** Required work **
- 1) Answer these questions about the ARM slab corruption thread.
(a) What length is given in the "Slab corruption" message?
(b) What did the fellow ARM hacker turn on before seeing that output?
(c) Which kernel was run up on a different ARM platform?
- 2) Carry on writing the ARM slab corruption thread from its last sentence.

Subject: Re: 2.6.10-bkcurr: major slab corruption preventing booting on ARM

Russell King wrote:
> On Tue, Jan 04, 2005 at 04:10:49PM +0000, Russell King wrote:
>
>>On Tue, Jan 04, 2005 at 02:43:50PM +0000, Russell King wrote:
>>
>>>I've had a report from a fellow ARM hacker of their platform not
>>>booting. After they turned on slab debugging, they saw (pieced
>>>together from a report on IRC):
>>>
>>>Freeing init memory: 104K
>>>run_init_process(/bin/bash)
>>>Slab corruption: start=c0010934, len=160
>>>Last user: [<c00adc54>](d_alloc+0x28/0x2d8)
>>>
>>>I've just run up 2.6.10-bkcurr on a different ARM platform, and
>>>encountered the following output. It looks like there's serious
>>>slab corruption issues in these kernels.
>>>
>>>I'll dig a little further into the report below to see if there's
>>>anything obvious.

** Material provided **
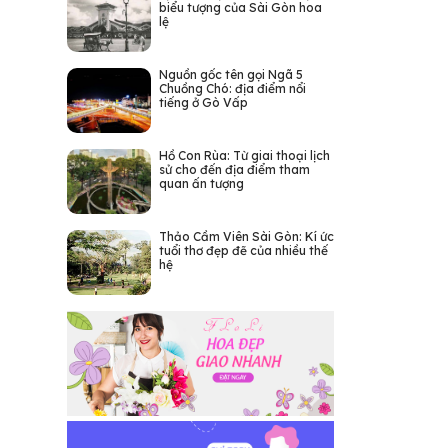
biểu tượng của Sài Gòn hoa
lệ
Nguồn gốc tên gọi Ngã 5
Chuồng Chó: địa điểm nổi
tiếng ở Gò Vấp
Hồ Con Rùa: Từ giai thoại lịch
sử cho đến địa điểm tham
quan ấn tượng
Thảo Cầm Viên Sài Gòn: Kí ức
tuổi thơ đẹp đẽ của nhiều thế
hệ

** Answers to the tasks **
- 1)
(a) 160
(b) Slab debugging
(c) 2.6.10-bkcurr

- 2)
>>
>>Ok, reverting the pud_t patch fixes both these problems (the exact
>>patch can be found at: http://www.home.arm.linux.org.uk/~rmk/misc/bk4-bk5
>>Note that this is not a plain bk4-bk5 patch, but just the pud_t
>>changes brought forward to bk6 or there abouts.)
>>
>>So, something in the 4 level page table patches is causing random
>>scribbling in kernel memory.
>
>
> Ok, I've narrowed the problem down to something in the following patch.
> Andi Kleen suggests that maybe the ARM FIRST_USER_PGD_NR got broken in
> by something here. Nick, any ideas?
>

I see you've had a fix commited to -bk? Yes that looks like it would
cause the problems you are seeing.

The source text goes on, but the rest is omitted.